Coached by Daniel Lee, director of the School of Engineering and Applied Science’s GRASP Lab, the team consists of Steve McGill, Seung-Joon Yi, Heejin Jeong, Jinwook Huh, Marcell Missura, Dickens He, Sagar Poudel, Jianqiao Li, Yongbo Qian, Rachel Han, Kyuil Lee and Austin Small.
Penn is a mainstay at RoboCup, an annual event that brings the top engineering programs from around the world to face off against one another and push the limits of what humanoid robots can do.
This year’s event was held in Hefei, China, and featured hundreds of students from 175 teams, hailing from 47 countries.
RoboCup features several different kinds of robotic competitions, but its soccer leagues all have the same familiar rules: Get a ball past your opponents and into their goal. To simulate the human experience of the game, the robots must use eye-like cameras to see the ball, goals, and other players, and use brain-like onboard processors to put all of this information together.
Most important, the robots must make all decisions autonomously. Their human teammates spend months teaching them what the ball looks like, how to walk to it, and how to balance on one foot while kicking, but once the robots are on the pitch, they need to combine these skills on their own.

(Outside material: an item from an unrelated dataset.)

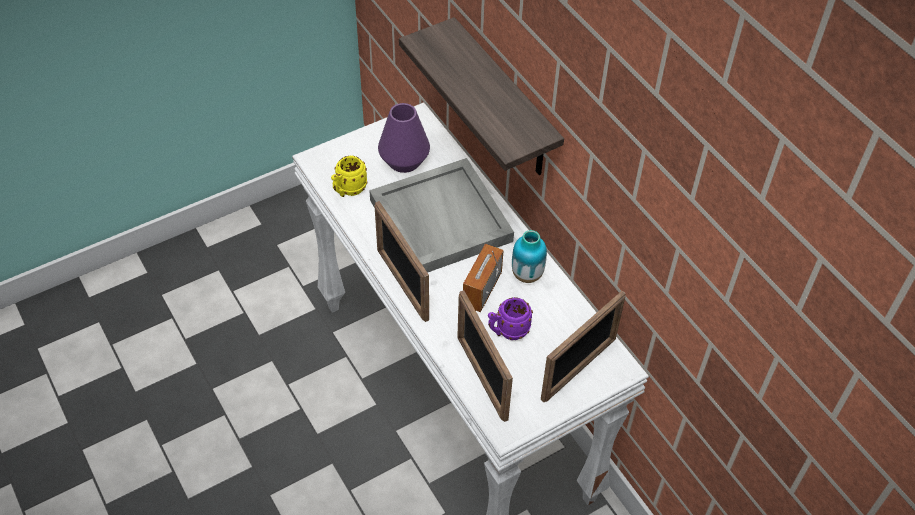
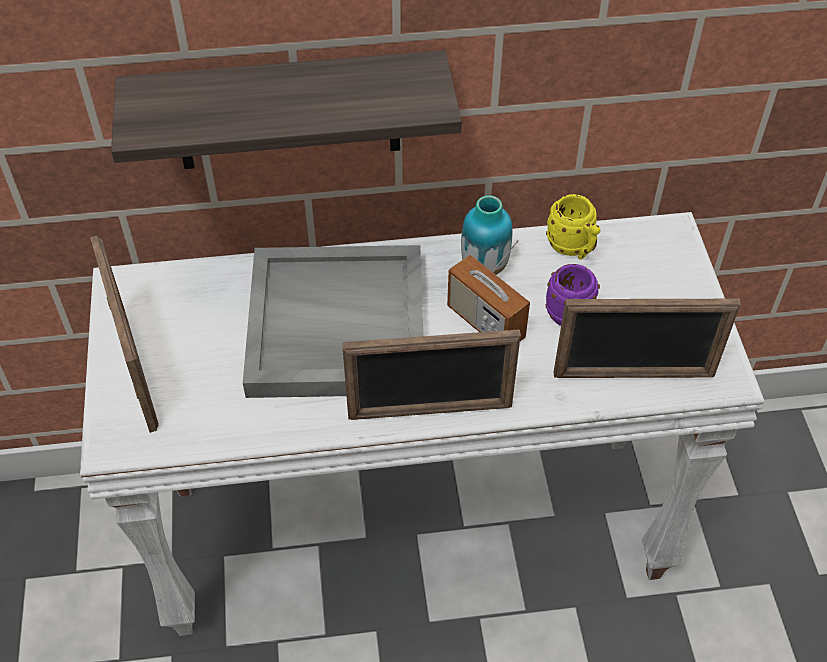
camera: 65 degrees left, 0 degrees up
yellow mug [331,156,367,197] -> yellow mug moved to [546,194,600,260]
purple vase [378,103,430,173] -> none
picture frame [541,291,625,402] -> picture frame moved to [90,236,159,433]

RoboCup’s ultimate vision is for its champion robotic players to hold their own against their flesh-and-blood counterparts. Penn’s division, the AdultSize Humanoid League, is closest yet to this lofty goal. At 4 feet tall, these robots are much more challenging to design and build than their “KidSize” counterparts; it’s a longer, heavier fall if one should tip over.
Owing to their size, weight, and expense, AdultSize league games are one-on-one. Teams take turns dribbling the ball past stationary objects and shooting against the opponent’s goalkeeper. THORwIn ultimately topped the field of six, besting teams from Japan, Iran, China, and Taiwan.
Beating a world-class team of human soccer players is many years away, but the skills necessary for each aspect of the game advances the abilities of humanoid robots and broadens the tasks they may one day be able to do. Simply identifying an object in a crowded environment, such as the ball, and walking to it while keeping balance is a major undertaking—but it would be an everyday requirement for a humanoid robot working in a home, factory, or hospital.
A similar philosophy motivates the DARPA Robotics Challenge. Another competition for humanoid robots, it features a gauntlet of various tasks that a robot might one day be called on to do in dangerous environments, such as cut through walls or walk over rubble. A version of THORwIn competed in the DRC Finals in June.